Teks kěṭoprak lampahan Rěngganis ini akan dibahas dengan berdasarkan teori estetika Sansekerta yang disusun oleh Bhāmaha dalam kāvyâlaṃkāra. Itivṛtta ‘alur’ merupakan rangkaian-rangkaian peristiwa dalam kaitannya dengan hubungan sebab-akibat yang ditata dan direlasikan secara artistik dan serasi. Rangkaian naratif ini memunculkan lima avasthā ‘tataran’, yakni: (1) prālambha ‘permulaan’; (2) prayatna ‘upaya’; (3) prāptisambhāva ‘harapan dan keputusasaan’; (4) nyayataphalaprāpti ‘ketidakpastian dan kepastian’; dan (5) phalaprāpti ‘keberhasilan akhir’ (cf NŚ XIX, 7 dalam Widyaseputra 2009: 6). Berkaitan dengan lima avasthā, dijumpai lima saṃdhi, yaitu: (1) mukha ‘benih alur yang bermula dari berbagai macam rasa’; (2) pratimukha ‘bertunasnya benih yang ditampakkan secara parsial’; (3) garbhā ‘perkembangan penuh hingga mencapai titik puncak yang sama di dalam mencapai keinginan’; (4) vimarśa ‘pengkajian terhadap pencapaian keinginan’; dan (5) nirvahana ‘kesimpulan: memadukan semua benang penghubung dan mengantar alur menuju sasaran akhir’ (Widyaseputra 2009: 6; Pande 1993: 14; Hooykaas 1958: 45; cf Vāgbhaṭa dalam Kāvyānuśāsana).
   Selanjutnya dalam rangka mendalami itivṛtta teks Kěṭoprak Lampahan Rěngganis, dimanfaatkan pemikiran Bhāmaha (Kāvyâlaṃkāra I, 19) yang menyata-kan sebagai berikut:

sargabandho mahākāvyaṃ mahataṃ ca mahac ca yat,
śragrāmya śabdam arthyaṃ ca sālaṃkāraṃ sadṛśyam


Untaian sarga-sarga adalah mahākāvya, yang (membicarakan) hal-hal besar,
dan memang agung,
menghindari ketidaksopanan ekspresi, mempunyai makna, memuat gaya-gaya bahasa, dan berbicara tentang kebaikan.
(Sastry 1970: 7).

Berdasarkan śloka Bhāmaha di atas dapat dikatakan bahwa lampahan kěṭoprak : (1) harus memiliki tema yang agung dan ditinggikan; (2) harus memasukkan semua rasa yang kanonik; dan (3) harus mengacu pada caturpuruṣārtha ‘empat tujuan hidup manusia’. Dari pengertian itu dapat ditunjukkan bahwa itivṛttā teks lampahan kěṭoprak secara bersamaan memberi sumbangan kepada makna pada semua tataran: epik-mite-ritual (Widyaseputra 2009: 7; cf Kāvyādarśa I, 14-22; Peterson 1991: 218; Shetterly 1976; Tubb 1979; Smith 1985).
---*---
* [Tugas dan Latihan]:
1. Tuliskan bagian teks bacaan mulai dari "Untaian sarga-sarga adalah" dan terus sampai "1979; Smith 1985).".
2. Tolong tentukan apakah setiap pernyataan berikut sesuai dengan teks bacaan, lalu jawab ya atau tidak dan kutip kata-kata penentunya dari teks bacaan. (a) Teori estetika yang menjadi dasar pembahasan disusun oleh Bhāmaha dalam kāvyâlaṃkāra. (b) Rangkaian naratif memunculkan tujuh avasthā. (c) Lampahan kěṭoprak harus mengacu pada caturpuruṣārtha.
Gunakan teks bacaan ini sebagai satu-satunya sumber.

* [Data Latihan]:
---*---
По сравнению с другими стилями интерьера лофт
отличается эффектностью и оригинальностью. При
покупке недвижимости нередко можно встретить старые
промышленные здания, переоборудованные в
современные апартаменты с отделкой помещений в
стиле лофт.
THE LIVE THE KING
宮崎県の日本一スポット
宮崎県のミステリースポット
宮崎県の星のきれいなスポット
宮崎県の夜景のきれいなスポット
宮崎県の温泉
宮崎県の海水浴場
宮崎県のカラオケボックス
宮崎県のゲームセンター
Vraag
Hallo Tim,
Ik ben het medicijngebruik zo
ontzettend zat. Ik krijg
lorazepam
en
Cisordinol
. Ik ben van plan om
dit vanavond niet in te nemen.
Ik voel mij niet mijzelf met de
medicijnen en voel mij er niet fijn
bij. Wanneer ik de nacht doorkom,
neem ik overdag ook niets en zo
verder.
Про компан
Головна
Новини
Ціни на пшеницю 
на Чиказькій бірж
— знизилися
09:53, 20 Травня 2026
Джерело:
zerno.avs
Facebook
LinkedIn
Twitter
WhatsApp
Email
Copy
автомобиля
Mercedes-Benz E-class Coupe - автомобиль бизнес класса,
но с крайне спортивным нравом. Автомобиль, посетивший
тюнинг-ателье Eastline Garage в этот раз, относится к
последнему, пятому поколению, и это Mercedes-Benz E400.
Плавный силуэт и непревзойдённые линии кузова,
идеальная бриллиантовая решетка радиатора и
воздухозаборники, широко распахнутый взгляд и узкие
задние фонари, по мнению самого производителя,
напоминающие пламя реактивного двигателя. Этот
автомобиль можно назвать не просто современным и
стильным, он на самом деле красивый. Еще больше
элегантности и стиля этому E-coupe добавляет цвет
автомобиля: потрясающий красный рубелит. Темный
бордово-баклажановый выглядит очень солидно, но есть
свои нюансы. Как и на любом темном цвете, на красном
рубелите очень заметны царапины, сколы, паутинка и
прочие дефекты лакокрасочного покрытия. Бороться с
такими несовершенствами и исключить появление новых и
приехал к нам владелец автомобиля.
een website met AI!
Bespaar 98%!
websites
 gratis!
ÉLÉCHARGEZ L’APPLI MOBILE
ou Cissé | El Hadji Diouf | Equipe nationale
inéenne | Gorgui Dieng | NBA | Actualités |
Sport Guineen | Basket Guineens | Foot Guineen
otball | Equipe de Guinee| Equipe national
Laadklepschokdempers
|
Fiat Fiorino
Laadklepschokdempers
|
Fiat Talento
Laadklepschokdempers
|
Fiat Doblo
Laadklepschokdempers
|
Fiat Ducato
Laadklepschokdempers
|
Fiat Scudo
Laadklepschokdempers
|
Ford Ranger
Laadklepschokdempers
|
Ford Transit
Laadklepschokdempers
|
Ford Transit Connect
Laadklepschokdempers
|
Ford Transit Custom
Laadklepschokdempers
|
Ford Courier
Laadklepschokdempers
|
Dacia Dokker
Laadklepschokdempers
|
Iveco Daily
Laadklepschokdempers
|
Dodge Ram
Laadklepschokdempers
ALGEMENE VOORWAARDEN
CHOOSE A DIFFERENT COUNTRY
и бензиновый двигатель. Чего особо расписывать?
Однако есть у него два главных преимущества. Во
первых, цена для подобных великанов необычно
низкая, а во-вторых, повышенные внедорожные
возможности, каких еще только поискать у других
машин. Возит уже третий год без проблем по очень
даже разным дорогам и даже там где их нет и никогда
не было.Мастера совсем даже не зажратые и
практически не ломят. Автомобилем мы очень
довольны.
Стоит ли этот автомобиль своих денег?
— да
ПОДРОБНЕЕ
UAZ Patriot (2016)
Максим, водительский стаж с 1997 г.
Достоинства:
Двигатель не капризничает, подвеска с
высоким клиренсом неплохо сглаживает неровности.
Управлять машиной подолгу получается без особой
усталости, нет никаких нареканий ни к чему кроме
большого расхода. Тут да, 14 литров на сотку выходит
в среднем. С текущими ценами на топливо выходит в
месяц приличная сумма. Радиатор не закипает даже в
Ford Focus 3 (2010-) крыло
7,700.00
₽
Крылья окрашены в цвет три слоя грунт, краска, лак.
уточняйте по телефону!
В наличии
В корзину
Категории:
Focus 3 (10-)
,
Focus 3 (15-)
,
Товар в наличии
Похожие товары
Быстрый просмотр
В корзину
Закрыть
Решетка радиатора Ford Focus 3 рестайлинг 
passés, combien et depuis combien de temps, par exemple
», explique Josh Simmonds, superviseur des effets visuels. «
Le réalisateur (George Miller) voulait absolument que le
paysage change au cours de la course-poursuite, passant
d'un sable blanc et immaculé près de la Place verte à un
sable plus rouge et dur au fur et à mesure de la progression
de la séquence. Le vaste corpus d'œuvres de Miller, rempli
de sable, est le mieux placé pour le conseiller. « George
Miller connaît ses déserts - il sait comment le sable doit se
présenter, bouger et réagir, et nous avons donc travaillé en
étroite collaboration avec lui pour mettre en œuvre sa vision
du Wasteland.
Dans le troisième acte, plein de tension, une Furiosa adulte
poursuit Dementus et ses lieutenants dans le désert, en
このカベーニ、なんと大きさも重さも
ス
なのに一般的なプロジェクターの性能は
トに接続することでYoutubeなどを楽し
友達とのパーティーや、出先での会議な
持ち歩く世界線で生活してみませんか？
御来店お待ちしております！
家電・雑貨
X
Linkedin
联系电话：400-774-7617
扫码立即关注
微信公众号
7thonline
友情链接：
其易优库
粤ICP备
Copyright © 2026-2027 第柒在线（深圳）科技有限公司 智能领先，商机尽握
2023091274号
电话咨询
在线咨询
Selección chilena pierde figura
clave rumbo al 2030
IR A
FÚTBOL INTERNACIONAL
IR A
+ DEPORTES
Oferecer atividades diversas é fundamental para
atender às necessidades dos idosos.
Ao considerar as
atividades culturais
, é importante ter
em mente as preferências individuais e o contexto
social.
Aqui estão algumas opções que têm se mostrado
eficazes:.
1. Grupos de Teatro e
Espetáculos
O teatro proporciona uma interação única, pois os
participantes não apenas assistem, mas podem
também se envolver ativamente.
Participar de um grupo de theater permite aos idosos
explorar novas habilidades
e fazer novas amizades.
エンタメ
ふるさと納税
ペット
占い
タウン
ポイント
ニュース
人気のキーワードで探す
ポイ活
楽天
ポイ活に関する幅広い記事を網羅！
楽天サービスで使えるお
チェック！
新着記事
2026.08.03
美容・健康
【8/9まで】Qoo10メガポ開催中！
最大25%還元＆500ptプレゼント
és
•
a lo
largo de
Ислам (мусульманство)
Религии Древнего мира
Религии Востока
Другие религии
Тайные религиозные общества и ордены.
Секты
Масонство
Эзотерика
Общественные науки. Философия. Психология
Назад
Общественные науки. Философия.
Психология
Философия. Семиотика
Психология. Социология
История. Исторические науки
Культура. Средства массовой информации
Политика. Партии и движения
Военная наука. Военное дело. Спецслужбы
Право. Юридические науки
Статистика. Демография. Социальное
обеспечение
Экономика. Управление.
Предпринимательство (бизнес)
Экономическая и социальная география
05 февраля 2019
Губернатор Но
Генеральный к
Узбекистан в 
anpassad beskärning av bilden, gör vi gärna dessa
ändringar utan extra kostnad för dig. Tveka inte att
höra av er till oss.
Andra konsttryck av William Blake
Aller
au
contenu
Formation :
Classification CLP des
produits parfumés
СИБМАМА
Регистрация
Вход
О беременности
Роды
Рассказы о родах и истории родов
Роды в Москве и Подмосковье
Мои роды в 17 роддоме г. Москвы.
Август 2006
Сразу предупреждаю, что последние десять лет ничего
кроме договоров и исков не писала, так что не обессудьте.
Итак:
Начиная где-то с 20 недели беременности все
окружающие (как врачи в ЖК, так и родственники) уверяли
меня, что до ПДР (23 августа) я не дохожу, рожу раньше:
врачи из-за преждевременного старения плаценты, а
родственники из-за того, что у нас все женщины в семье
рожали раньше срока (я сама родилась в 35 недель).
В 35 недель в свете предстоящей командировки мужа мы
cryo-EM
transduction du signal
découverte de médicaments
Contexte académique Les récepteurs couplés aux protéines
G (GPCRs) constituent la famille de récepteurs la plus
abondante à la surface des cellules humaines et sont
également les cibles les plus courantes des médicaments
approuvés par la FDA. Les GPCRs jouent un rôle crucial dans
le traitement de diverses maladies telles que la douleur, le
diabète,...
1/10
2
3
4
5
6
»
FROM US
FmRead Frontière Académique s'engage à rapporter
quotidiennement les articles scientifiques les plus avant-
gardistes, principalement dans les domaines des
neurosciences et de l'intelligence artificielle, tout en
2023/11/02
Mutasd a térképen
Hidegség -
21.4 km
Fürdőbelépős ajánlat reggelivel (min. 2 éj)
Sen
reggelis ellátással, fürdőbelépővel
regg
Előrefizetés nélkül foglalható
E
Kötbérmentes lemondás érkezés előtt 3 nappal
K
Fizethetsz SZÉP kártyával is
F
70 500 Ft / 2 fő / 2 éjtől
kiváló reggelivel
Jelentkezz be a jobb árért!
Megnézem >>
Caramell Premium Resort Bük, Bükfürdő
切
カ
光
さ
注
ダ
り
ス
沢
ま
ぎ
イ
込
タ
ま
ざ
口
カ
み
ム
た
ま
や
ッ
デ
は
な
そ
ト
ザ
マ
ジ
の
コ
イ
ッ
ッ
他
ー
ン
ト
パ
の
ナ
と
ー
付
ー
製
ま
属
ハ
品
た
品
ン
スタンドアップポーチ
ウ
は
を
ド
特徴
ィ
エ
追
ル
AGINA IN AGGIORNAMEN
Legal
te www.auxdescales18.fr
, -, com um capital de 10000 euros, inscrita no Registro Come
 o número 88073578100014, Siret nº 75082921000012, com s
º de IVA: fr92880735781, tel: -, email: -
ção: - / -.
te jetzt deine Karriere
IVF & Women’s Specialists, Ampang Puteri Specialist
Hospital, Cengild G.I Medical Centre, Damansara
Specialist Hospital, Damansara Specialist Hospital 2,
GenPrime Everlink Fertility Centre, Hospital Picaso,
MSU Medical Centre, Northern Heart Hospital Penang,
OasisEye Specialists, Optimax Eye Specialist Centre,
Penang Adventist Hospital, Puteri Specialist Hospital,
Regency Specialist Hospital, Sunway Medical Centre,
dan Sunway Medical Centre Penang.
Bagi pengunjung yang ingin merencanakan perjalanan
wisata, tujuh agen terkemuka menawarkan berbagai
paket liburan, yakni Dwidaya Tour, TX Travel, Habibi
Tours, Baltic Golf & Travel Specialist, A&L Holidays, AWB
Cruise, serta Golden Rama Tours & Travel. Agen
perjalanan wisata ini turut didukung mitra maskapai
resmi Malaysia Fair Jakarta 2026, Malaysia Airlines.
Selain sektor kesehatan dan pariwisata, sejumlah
---*---
* [Hasil Tugas]:
1.
Untaian sarga-sarga adalah mahākāvya, yang (membicarakan) hal-hal besar,
dan memang agung,
menghindari ketidaksopanan ekspresi, mempunyai makna, memuat gaya-gaya bahasa, dan berbicara tentang kebaikan.
(Sastry 1970: 7).

Berdasarkan śloka Bhāmaha di atas dapat dikatakan bahwa lampahan kěṭoprak : (1) harus memiliki tema yang agung dan ditinggikan; (2) harus memasukkan semua rasa yang kanonik; dan (3) harus mengacu pada caturpuruṣārtha ‘empat tujuan hidup manusia’. Dari pengertian itu dapat ditunjukkan bahwa itivṛttā teks lampahan kěṭoprak secara bersamaan memberi sumbangan kepada makna pada semua tataran: epik-mite-ritual (Widyaseputra 2009: 7; cf Kāvyādarśa I, 14-22; Peterson 1991: 218; Shetterly 1976; Tubb 1979; Smith 1985).

2.
(a) Ya: "berdasarkan teori estetika Sansekerta yang disusun oleh Bhāmaha dalam kāvyâlaṃkāra"
(b) Tidak: "Rangkaian naratif ini memunculkan lima avasthā ‘tataran’"
(c) Ya: "(3) harus mengacu pada caturpuruṣārtha ‘empat tujuan hidup manusia’"